Jan Heiland

LQG-Balanced Truncation Low-Order Controller for Stabilization of Laminar Flows

Recent theoretical and simulation results have shown that Riccati based feedback can stabilize flows at moderate Reynolds numbers. We extend this established control setup by the method of LQG-balanced truncation. In view of practical implementation, we introduce a controller that bases only on outputs rather than on the full state of the system. Also, we provide a very low dimensional observer so that the control actuation can be computed in an online fashion.

Best practices for replicability, reproducibility and reusability of computer-based experiments exemplified by model reduction software

Over the recent years the importance of numerical experiments has gradually been more recognized. Nonetheless, sufficient documentation of how computational results have been obtained is often not available. Especially in the scientific computing and applied mathematics domain this is crucial, since numerical experiments are usually employed to verify the proposed hypothesis in a publication. This work aims to propose standards and best practices for the setup and publication of numerical experiments. Naturally, this amounts to a guideline for development, maintenance, and publication of numerical research software. Such a primer will enable the replicability and reproducibility of computer-based experiments and published results and also promote the reusability of the associated software.

A New Discretization Framework for Input/Output Maps and Its Application to Flow Control

We discuss the direct discretization of the input/output map of linear time-invariant systems with distributed inputs and outputs. At first, the input and output signals are discretized in space and time, resulting in a matrix representation of an approximated input/output map. Then the system dynamics is approximated, in order to calculate the matrix representation numerically. The discretization framework, corresponding error estimates, a SVD-based system reduction method and a numerical application in optimal flow control are presented.

Discrete Input/Output Maps and their Relation to Proper Orthogonal Decomposition

Current control design techniques require system models of moderate size to be applicable. The generation of such models is challenging for complex systems which are typically described by partial differential equations (PDEs), and model-order reduction or low-order-modeling techniques have been developed for this purpose. Many of them heavily rely on the state space models and their discretizations. However, in control applications, a sufficient accuracy of the models with respect to their input/output (I/O) behavior is typically more relevant than the accurate representation of the system states. Therefore, a discretization framework has been developed and is discussed here, which heavily focuses on the I/O map of the original PDE system and its direct discretization in the form of an I/O matrix and with error bounds measuring the relevant I/O error. We also discuss an SVD-based dimension reduction for the matrix representation of an I/O map and how it can be interpreted in terms of the Proper Orthogonal Decomposition (POD) method which gives rise to a more general POD approach in time capturing. We present numerical examples for both, reduced I/O map s and generalized POD.

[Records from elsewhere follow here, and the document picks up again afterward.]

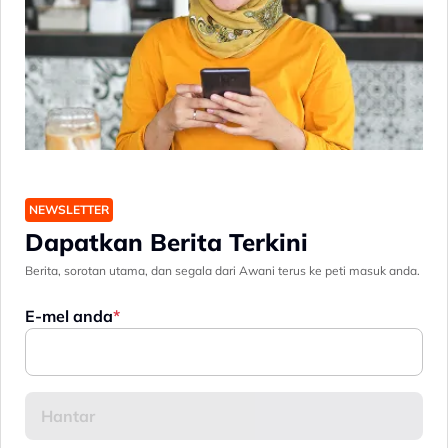
NEWSLETTER
Dapatkan Berita Terkini
Berita, sorotan utama, dan segala dari Awani terus ke peti masuk anda.
E-mel anda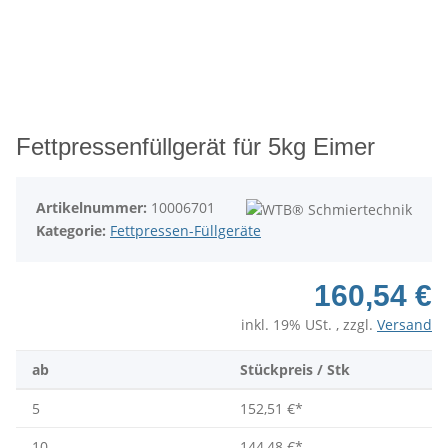
Fettpressenfüllgerät für 5kg Eimer
Artikelnummer:
10006701
Kategorie:
Fettpressen-Füllgeräte
160,54 €
inkl. 19% USt. , zzgl.
Versand
ab
Stückpreis / Stk
5
152,51 €
*
10
144,48 €
*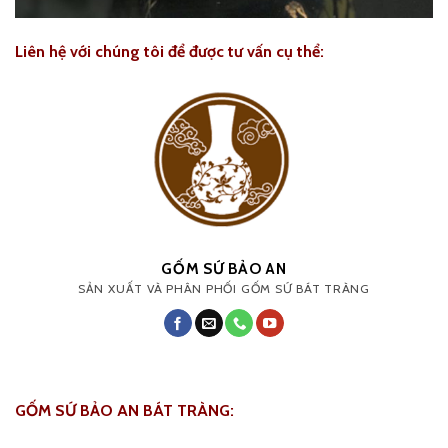
Liên hệ với chúng tôi để được tư vấn cụ thể:
GỐM SỨ BẢO AN
SẢN XUẤT VÀ PHÂN PHỐI GỐM SỨ BÁT TRÀNG
GỐM SỨ BẢO AN BÁT TRÀNG: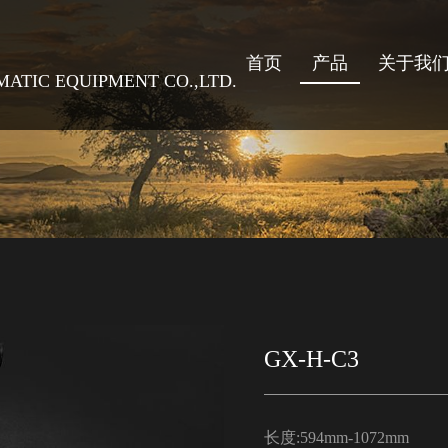
首页
产品
关于我
TIC EQUIPMENT CO.,LTD.
GX-H-C3
长度:594mm-1072mm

Exponential Stability and Stabilization of Extended Linearizations via Continuous Updates of Riccati Based Feedback

Summary Many recent works on the stabilization of nonlinear systems target the case of locally stabilizing an unstable steady-state solution against small perturbations. In this work, we explicitly address the goal of driving a system into a nonattractive steady state starting from a well-developed state for which the linearization-based local approaches will not work. Considering extended linearizations or state-dependent coefficient representations of nonlinear systems, we develop sufficient conditions for the stability of solution trajectories. We find that if the coefficient matrix is uniformly stable in a sufficiently large neighborhood of the current state, then the state will eventually decay. On the basis of these analytical results, we propose a scheme that is designed to maintain the stabilization property of a Riccati-based feedback constant during a certain period of the state evolution. We illustrate the general applicability of the resulting algorithm for setpoint stabilization of nonlinear autonomous systems and its numerical efficiency in 2 examples.

A Differential-Algebraic Riccati Equation for Applications in Flow Control

We investigate existence and structure of solutions to quadratic control problems with semiexplicit differential-algebraic constraints as they appear in the modeling of flows. We introduce a decoupled representation of the state and the formal adjoint equations to identify the conditions for the existence of solutions. We derive a differential-algebraic Riccati equation formulated in the original coefficients for the efficient numerical computation of the optimal solution.

SYSTEMATIC DISCRETIZATION OF INPUT/OUTPUT MAPS AND CONTROL OF PARTIAL DIFFERENTIAL EQUATIONS

We present a framework for the direct discretization of the input/output map of dynamical systems governed by linear partial differential equations with distributed inputs and outputs. The approximation consists of two steps. First, the input and output signals are discretized in space and time, resulting in finite dimensional spaces for the input and output signals. These are then used to approximate the dynamics of the system. The approximation errors in both steps are balanced and a matrix representation of an approximate input/output map is constructed which can be further reduced using singular value decompositions. We present the discretization framework, corresponding error estimates, and the SVD-based system reduction method. The theoretical results are illustrated with some applications in the optimal control of partial differential equations.